[[ Material for the task open ]]

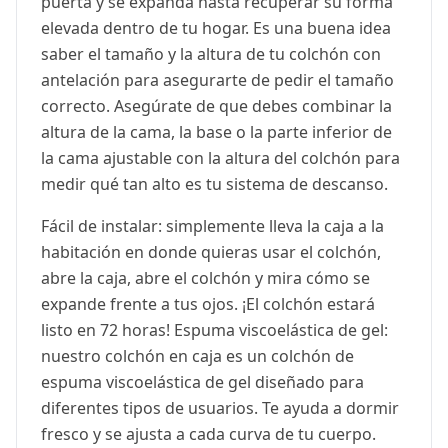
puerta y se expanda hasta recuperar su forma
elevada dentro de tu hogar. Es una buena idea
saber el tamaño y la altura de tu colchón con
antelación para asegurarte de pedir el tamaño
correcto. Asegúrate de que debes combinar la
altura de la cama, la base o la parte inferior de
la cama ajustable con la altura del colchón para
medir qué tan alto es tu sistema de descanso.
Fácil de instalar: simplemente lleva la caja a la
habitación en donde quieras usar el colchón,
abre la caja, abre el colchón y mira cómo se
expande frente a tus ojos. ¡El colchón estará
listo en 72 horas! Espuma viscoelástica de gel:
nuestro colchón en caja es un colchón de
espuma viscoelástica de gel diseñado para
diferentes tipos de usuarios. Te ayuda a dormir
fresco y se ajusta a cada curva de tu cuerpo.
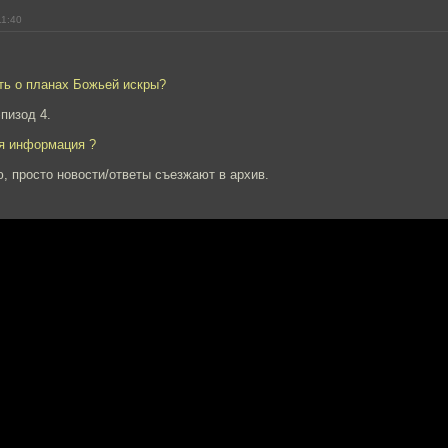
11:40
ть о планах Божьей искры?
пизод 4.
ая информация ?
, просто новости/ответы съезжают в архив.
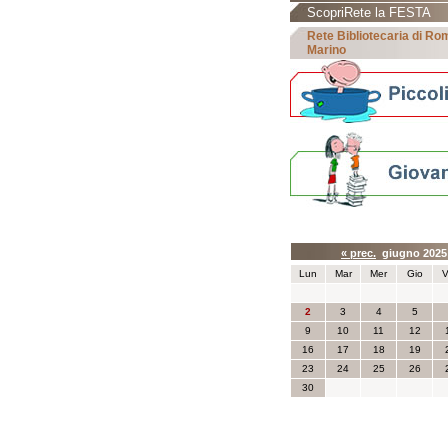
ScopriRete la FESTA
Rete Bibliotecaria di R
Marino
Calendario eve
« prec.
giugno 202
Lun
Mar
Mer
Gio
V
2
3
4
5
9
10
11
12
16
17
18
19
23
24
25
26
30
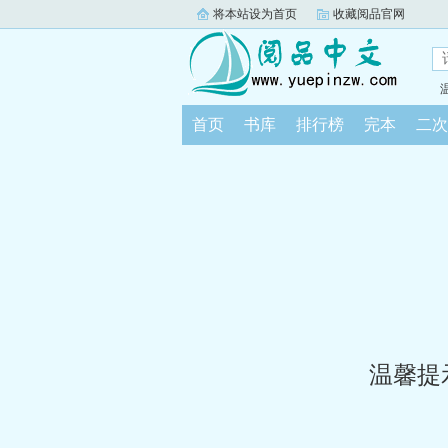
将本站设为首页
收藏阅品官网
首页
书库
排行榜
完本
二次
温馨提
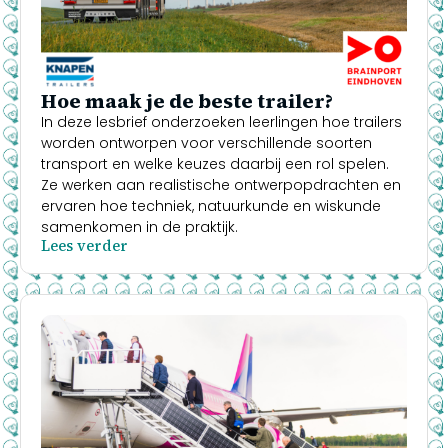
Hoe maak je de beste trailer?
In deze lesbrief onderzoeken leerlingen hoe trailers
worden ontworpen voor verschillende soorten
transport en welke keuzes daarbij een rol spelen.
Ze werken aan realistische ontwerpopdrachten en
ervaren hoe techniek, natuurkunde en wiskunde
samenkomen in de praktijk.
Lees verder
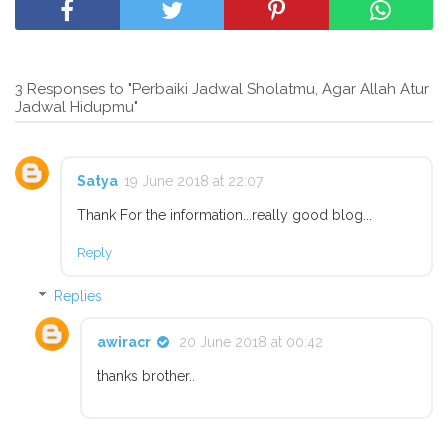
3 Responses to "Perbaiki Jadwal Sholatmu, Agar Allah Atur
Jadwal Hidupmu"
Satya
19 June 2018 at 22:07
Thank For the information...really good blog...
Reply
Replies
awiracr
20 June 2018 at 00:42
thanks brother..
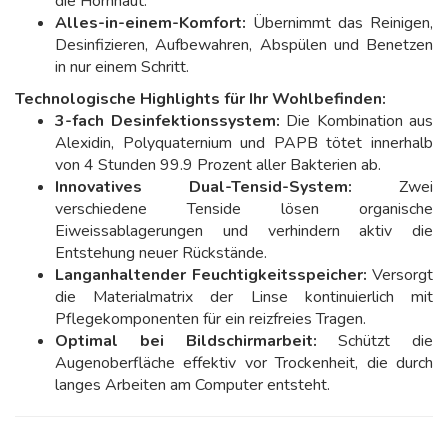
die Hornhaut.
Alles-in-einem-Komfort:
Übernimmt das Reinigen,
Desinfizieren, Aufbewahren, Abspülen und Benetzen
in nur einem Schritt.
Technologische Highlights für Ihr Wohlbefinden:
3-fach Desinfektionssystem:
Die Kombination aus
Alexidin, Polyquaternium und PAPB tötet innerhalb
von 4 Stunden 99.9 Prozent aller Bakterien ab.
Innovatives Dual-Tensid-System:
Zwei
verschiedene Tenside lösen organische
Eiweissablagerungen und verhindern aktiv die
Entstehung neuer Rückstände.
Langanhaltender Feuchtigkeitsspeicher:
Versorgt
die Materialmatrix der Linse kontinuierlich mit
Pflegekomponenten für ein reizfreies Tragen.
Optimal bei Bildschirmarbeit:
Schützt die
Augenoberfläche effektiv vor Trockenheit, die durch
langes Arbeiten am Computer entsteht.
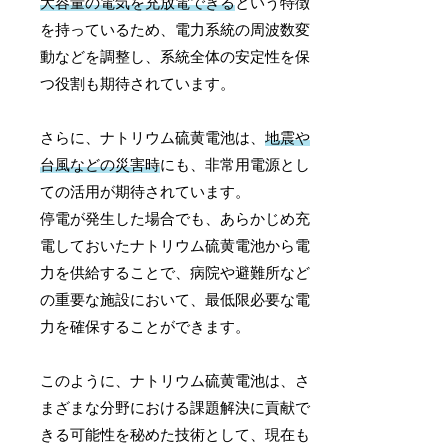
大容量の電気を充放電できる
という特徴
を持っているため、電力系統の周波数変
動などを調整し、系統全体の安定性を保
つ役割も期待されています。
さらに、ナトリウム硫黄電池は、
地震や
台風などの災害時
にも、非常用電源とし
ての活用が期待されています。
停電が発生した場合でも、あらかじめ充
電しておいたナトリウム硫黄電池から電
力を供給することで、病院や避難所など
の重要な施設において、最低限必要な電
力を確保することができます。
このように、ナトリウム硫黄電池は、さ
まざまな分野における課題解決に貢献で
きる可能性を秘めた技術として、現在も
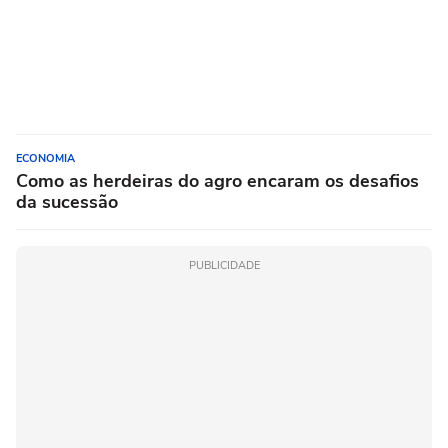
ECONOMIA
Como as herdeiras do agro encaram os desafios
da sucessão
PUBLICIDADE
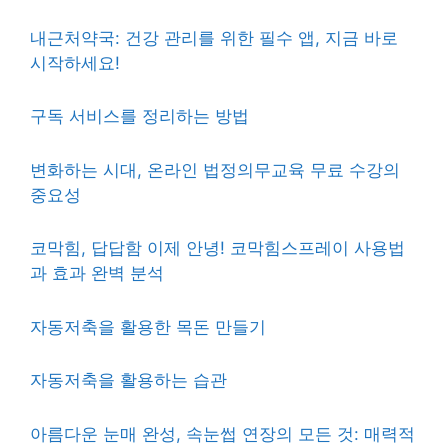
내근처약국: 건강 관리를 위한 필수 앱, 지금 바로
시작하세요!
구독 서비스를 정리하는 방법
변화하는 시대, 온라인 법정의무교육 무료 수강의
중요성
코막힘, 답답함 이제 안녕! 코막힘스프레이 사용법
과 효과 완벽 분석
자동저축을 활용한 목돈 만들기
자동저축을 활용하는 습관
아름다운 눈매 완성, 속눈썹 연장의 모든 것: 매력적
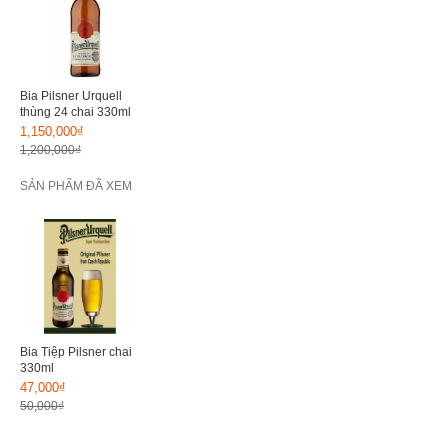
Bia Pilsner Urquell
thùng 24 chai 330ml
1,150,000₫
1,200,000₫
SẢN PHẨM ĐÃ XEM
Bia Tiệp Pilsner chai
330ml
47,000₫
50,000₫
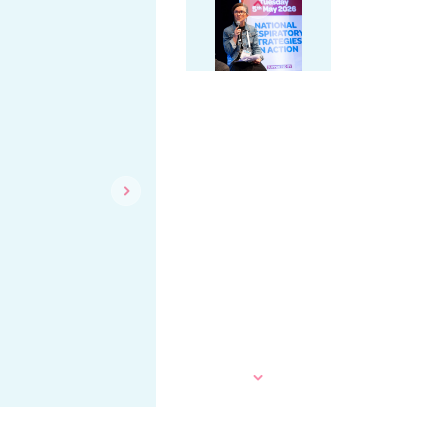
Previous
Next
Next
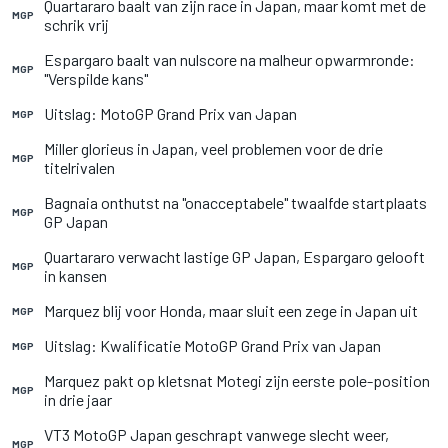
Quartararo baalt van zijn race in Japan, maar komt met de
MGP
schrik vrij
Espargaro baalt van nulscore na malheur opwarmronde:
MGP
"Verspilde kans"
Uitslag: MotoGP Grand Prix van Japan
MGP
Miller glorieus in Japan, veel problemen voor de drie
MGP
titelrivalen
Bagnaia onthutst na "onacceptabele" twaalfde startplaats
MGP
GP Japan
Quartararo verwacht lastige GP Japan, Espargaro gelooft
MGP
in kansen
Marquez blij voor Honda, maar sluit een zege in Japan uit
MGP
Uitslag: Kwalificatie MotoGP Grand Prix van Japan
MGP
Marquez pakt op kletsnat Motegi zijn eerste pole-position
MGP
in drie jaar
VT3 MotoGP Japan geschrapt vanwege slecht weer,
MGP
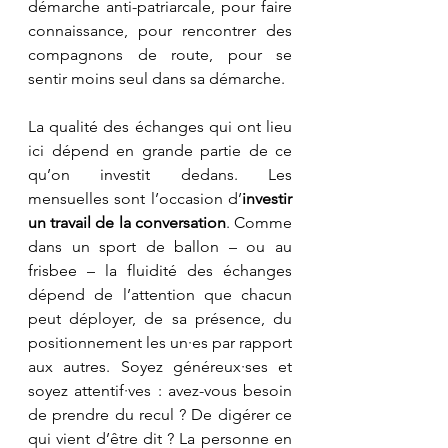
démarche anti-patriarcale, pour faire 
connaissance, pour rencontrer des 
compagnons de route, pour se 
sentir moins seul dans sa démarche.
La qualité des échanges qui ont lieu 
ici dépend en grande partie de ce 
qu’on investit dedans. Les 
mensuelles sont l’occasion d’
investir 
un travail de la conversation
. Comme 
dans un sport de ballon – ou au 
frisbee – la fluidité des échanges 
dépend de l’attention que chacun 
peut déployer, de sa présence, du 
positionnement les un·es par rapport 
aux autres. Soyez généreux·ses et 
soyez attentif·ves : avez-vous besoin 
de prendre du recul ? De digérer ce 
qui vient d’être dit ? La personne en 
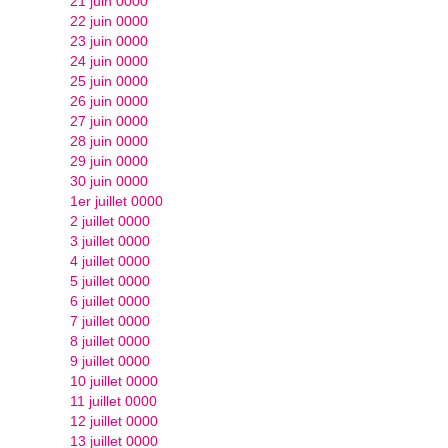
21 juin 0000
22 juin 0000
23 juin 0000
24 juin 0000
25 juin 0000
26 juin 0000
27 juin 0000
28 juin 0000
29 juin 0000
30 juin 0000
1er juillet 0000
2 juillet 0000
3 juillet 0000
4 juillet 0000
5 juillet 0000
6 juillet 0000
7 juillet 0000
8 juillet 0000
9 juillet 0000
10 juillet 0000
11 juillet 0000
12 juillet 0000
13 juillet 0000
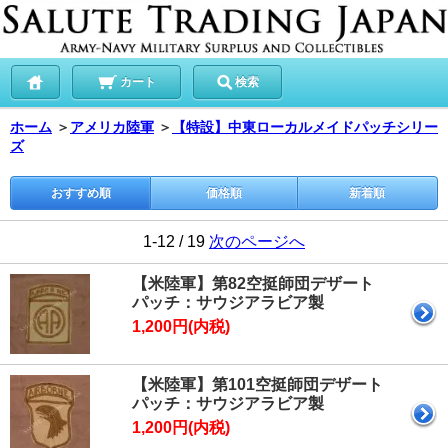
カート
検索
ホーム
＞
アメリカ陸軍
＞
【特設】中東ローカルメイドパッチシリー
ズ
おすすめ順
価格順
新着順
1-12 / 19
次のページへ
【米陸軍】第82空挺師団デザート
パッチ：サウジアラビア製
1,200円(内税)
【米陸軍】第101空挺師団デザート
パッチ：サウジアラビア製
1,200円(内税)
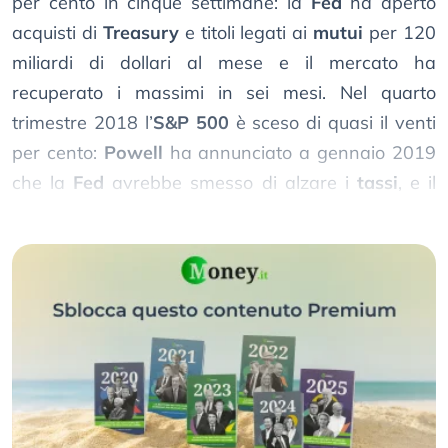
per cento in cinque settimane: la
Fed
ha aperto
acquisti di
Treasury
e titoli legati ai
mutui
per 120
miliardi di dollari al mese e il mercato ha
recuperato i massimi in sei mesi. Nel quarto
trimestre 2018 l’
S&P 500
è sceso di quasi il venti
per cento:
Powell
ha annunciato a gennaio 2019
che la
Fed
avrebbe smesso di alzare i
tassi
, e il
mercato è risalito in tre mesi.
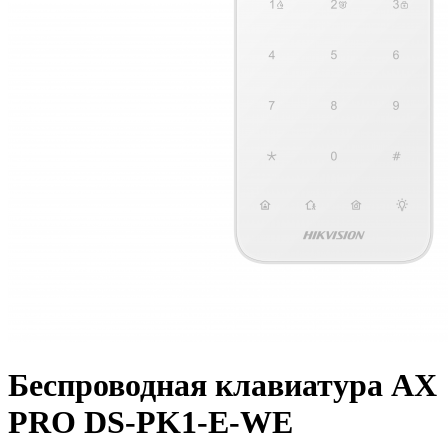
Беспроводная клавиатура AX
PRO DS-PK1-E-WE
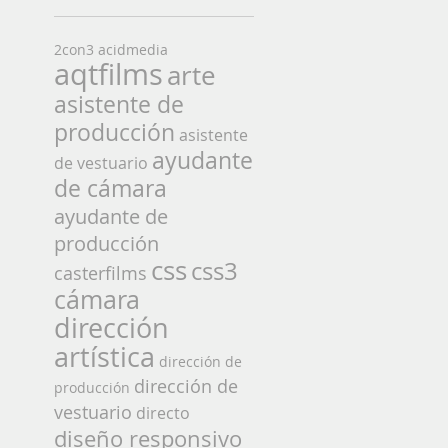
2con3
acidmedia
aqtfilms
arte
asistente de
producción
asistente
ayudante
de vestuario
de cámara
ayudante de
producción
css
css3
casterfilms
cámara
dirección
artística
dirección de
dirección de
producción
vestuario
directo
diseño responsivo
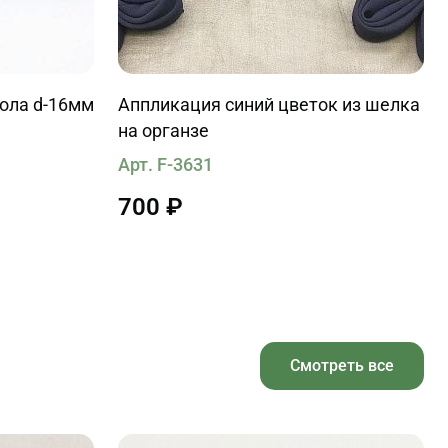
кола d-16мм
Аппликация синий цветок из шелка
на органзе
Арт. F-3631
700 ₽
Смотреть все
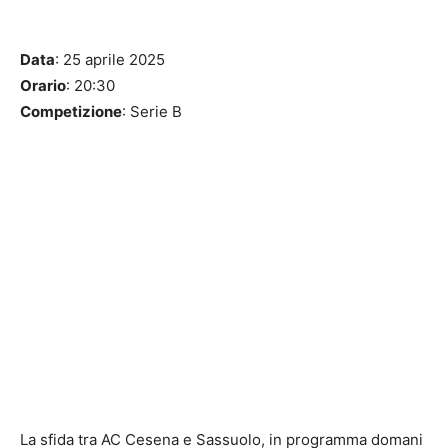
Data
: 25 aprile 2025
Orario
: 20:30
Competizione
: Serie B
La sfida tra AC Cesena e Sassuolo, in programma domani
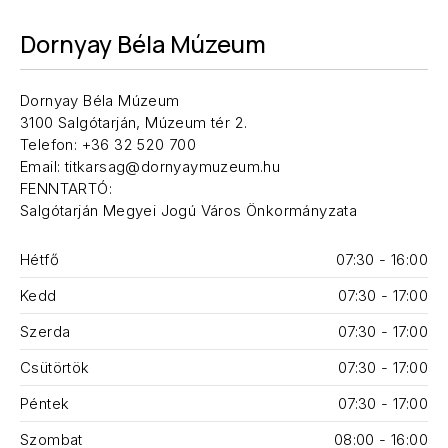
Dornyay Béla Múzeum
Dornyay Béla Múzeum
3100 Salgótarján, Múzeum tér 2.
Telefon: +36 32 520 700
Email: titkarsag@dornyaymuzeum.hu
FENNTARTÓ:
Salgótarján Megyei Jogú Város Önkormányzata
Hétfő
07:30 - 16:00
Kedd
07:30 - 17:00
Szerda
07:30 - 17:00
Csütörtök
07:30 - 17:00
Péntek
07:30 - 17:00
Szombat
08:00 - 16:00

[[ Material for the task closed ]]

- _Instructions to follow_
Extract every line of the items that contains the string "altura", treating uppercase and lowercase letters as different.

- _Task answer_
saber el tamaño y la altura de tu colchón con
altura de la cama, la base o la parte inferior de
la cama ajustable con la altura del colchón para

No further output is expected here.